Charles Taylor’s defense witness today denied prosecution suggestions that he received money from court officials as an incentive to testify before taking the witness stand on behalf of the former Liberian president in The Hague.
As the cross-examination of Mr. Taylor’s fifteenth witness, “DCT-190”, finished today, prosecutors focused on payments made to him in connection with his appearance at the Special Court for Sierra Leone as a defense witness. The witness denied receiving money as an incentive for his testimony, telling the court instead that its Victims and Witness Section (VWS) indeed provided some money for him — but that such money went towards medical services, transportation and accommodation.
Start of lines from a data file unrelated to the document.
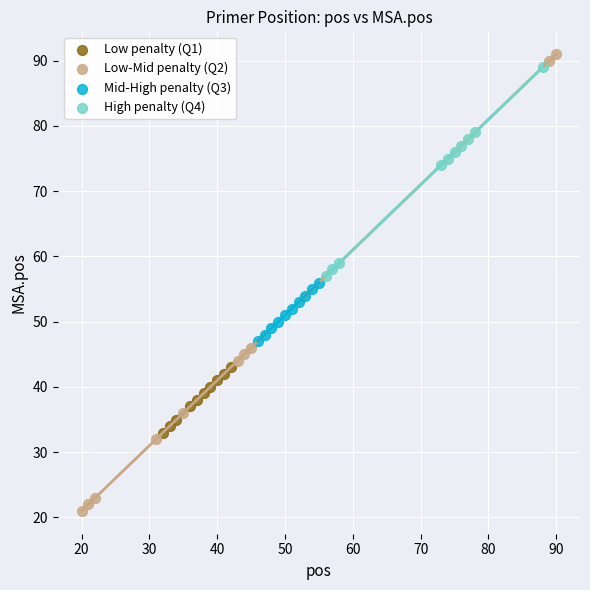

Which series has the widest spread of Y values?

Low-Mid penalty (Q2)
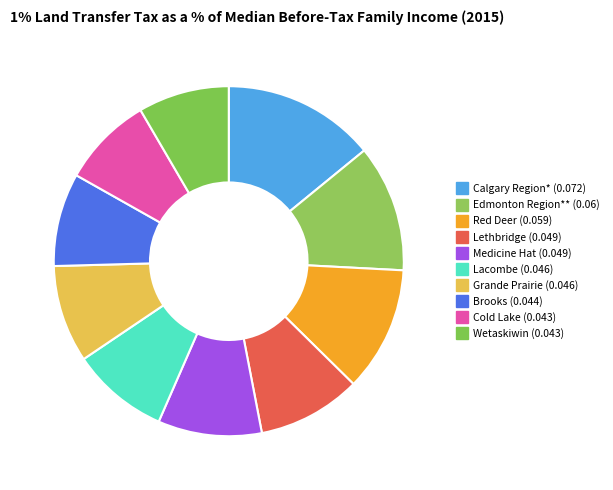

To the nearest percent, what is the combined percentage of Lacombe and Lethbridge?

19%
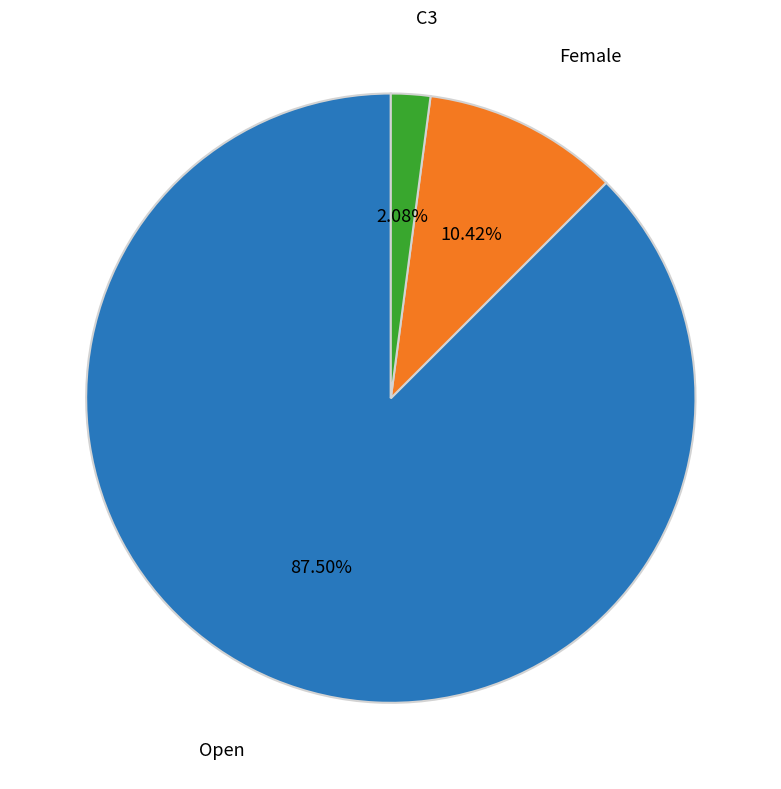

Which slice is the largest?

Open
He did not physically see the money paid on his behalf.
While being involved with the Charles Taylor team, have you received any payment from the court?” prosecution counsel, Kathryn Howarth, asked the witness.
“No,” he said.
Ms. Howarth asked the witness whether he had received an amount of 899,000 Leones (about USD $230) for medical services.
“I had a tooth ache and was treated and my daughter was ill and taken care of but I don’t know if it went up to that amount,” he said.
Ms. Howarth put before the witness a WVS document titled “Expenses incurred on DTC-190,” which itemized the amounts of money spent on the witness and the purposes for which said monies were disbursed.
“As I have told you, this is a figure that is shown but I was taken to the hospital and given treatment,” the witness said when asked again about the 899,000 Leones.
The witness agreed that he received about 760,000 Leones (about USD $200) to cover expenses relating to transportation from his work place in Sierra Leone’s provinces to the country’s capital. Ms. Howarth pressed the witness on the number times he had travelled to Freetown and whether the amount was justified. The witness said he travelled to Freetown twice.
Ms. Howarth also pointed out that the witness received about 497,000 Leones (about USD $130) for miscellaneous expenses and 250,000 Leones (about USD $64) as attendance allowance. While the witness said he did not know what the meaning of miscellaneous allowance was, he denied in clear terms that he had received money for an “attendance allowance.”
“I am completely unaware of attendance allowance. Nobody has ever given me money for attendance allowance,” he said.
When asked about WVS’s expense of 360,000 Leones (about USD $92) on his accommodation while he was being prepared for his testimony, the witness said “that is correct, for my hotel.”
Ms. Howarth pointed out that a total amount of 2,772,000 Leones (about $706) was spent on the witness based on the document provided by WVS.
“I’ve never received that amount of money. The money they are claiming, one of it was paid for medications, so I’ve not received that kind of money,” the witness responded.
The witness explained that if the money was spent on him, it could be justified because he would not be expected to leave his job, pay his way to Freetown and then pay his own accommodation bills without any support from the court. He, however, denied receiving physical cash from court officials.
“But I’ve told you I never received physical money from the court. In Sierra Leone, what we call physical is when they give money to you — but they did not come and show me receipts that this is the money we have spent on you,” the witness said.
As the witness concluded his testimony this morning, the judges granted a defense request that the trial be adjourned until Monday, July 5, 2010 because Mr. Taylor’s lead defense counsel, Courtenay Griffiths, has been ill and unable to prepare the next witness.
The trial of Mr. Taylor will resume next Monday.